The Sarala Devi episode, which I have touched upon in the diary, did have a poignant effect on Kastur. Much as she was accustomed to her husband’s numerous relationships with both men and women — not necessarily sexual — she did feel completely cordoned off here. Sarala Devi did manage to unnerve the normally tolerant woman in Kastur, but she handled it with so much panache that their equanimity was soon restored and life carried on like before.
How did you see Kasturba’s role as a mother and her relationship with her troubled son Harilal? Would she have at some point seen binary opposites in her husband and son? What does that do to a woman?
Perhaps the most heart-wrenching challenge for Kastur, the mother, was maintaining the balance between a wayward son and a tyrannical father. She blamed Gandhi (and herself by default) for the plight of Harilal and to some extent the other three boys for which she could do nothing but rant and cry. To deal with such searing bipolar currents every waking moment of the day is nothing short of an internal nuclear fission. You are bound to self-combust. A tough call for the sturdiest of humans, what to talk of a mother!

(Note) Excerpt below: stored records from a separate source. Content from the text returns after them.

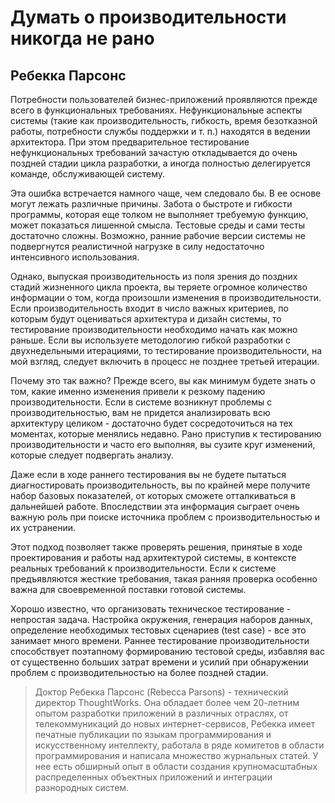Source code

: # Думать о производительности никогда не рано

## Ребекка Парсонс

Потребности пользователей бизнес-приложений проявляются прежде всего
в функциональных требованиях. Нефункциональные аспекты системы
(такие как производительность, гибкость, время безотказной работы,
потребности службы поддержки и т. п.) находятся в ведении архитектора. При
этом предварительное тестирование нефункциональных требований
зачастую откладывается до очень поздней стадии цикла разработки, а иногда
полностью делегируется команде, обслуживающей систему.

Эта ошибка встречается намного чаще, чем следовало бы. В ее основе могут
лежать различные причины. Забота о быстроте и гибкости программы,
которая еще толком не выполняет требуемую функцию, может показаться
лишенной смысла. Тестовые среды и сами тесты достаточно сложны.
Возможно, ранние рабочие версии системы не подвергнутся реалистичной нагрузке
в силу недостаточно интенсивного использования.

Однако, выпуская производительность из поля зрения до поздних стадий
жизненного цикла проекта, вы теряете огромное количество информации
о том, когда произошли изменения в производительности. Если
производительность входит в число важных критериев, по которым будут оцениваться
архитектура и дизайн системы, то тестирование производительности
необходимо начать как можно раньше. Если вы используете методологию
гибкой разработки с двухнедельными итерациями, то тестирование
производительности, на мой взгляд, следует включить в процесс не позднее третьей
итерации.

Почему это так важно? Прежде всего, вы как минимум будете знать о том,
какие именно изменения привели к резкому падению производительности.
Если в системе возникнут проблемы с производительностью, вам не придется 
анализировать всю архитектуру целиком - достаточно будет
сосредоточиться на тех моментах, которые менялись недавно. Рано приступив к
тестированию производительности и часто его выполняя, вы сузите круг
изменений, которые следует подвергать анализу.

Даже если в ходе раннего тестирования вы не будете пытаться
диагностировать производительность, вы по крайней мере получите набор базовых
показателей, от которых сможете отталкиваться в дальнейшей работе.
Впоследствии эта информация сыграет очень важную роль при поиске источника
проблем с производительностью и их устранении.

Этот подход позволяет также проверять решения, принятые в ходе
проектирования и работы над архитектурой системы, в контексте реальных
требований к производительности. Если к системе предъявляются жесткие
требования, такая ранняя проверка особенно важна для своевременной поставки
готовой системы.

Хорошо известно, что организовать техническое тестирование - непростая
задача. Настройка окружения, генерация наборов данных, определение
необходимых тестовых сценариев (test case) - все это занимает много времени.
Раннее тестирование производительности способствует поэтапному
формированию тестовой среды, избавляя вас от существенно больших затрат
времени и усилий при обнаружении проблем с производительностью на более
поздней стадии.

> Доктор Ребекка Парсонс (Rebecca Parsons) - технический директор ThoughtWorks. Она обладает более чем 20-летним опытом разработки приложений в различных отраслях, от телекоммуникаций до новых интернет-сервисов, Ребекка имеет печатные публикации по языкам программирования и искусственному интеллекту, работала в ряде комитетов в области программирования и написала множество журнальных статей. У нее есть обширный опыт в области создания крупномасштабных распределенных объектных приложений и интеграции разнородных систем.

You would be well aware that the book might court controversy quite easily. What do you think is the problem there and how do you plan to handle it?
This is a work of fiction, as is clearly stated on the copyright page and I don’t see why there should be any controversy. My Kastur is a fictional character bound within the domain of documented history. She may speak and behave in a manner that may appear out of place, but let us not forget that this is how I have chosen to paint her, through the realm of my imagination.
My Kastur lives and breathes and speaks and emotes and traipses effortlessly through this chronicle as perhaps I would if I were her. And I would want everyone, particularly ‘young India’ and the youth of the rest of the world, to invade that space with me, and re-live the saga of this phenomenal woman who for me, transcends every limitation and resurrects herself in the pages of her diary.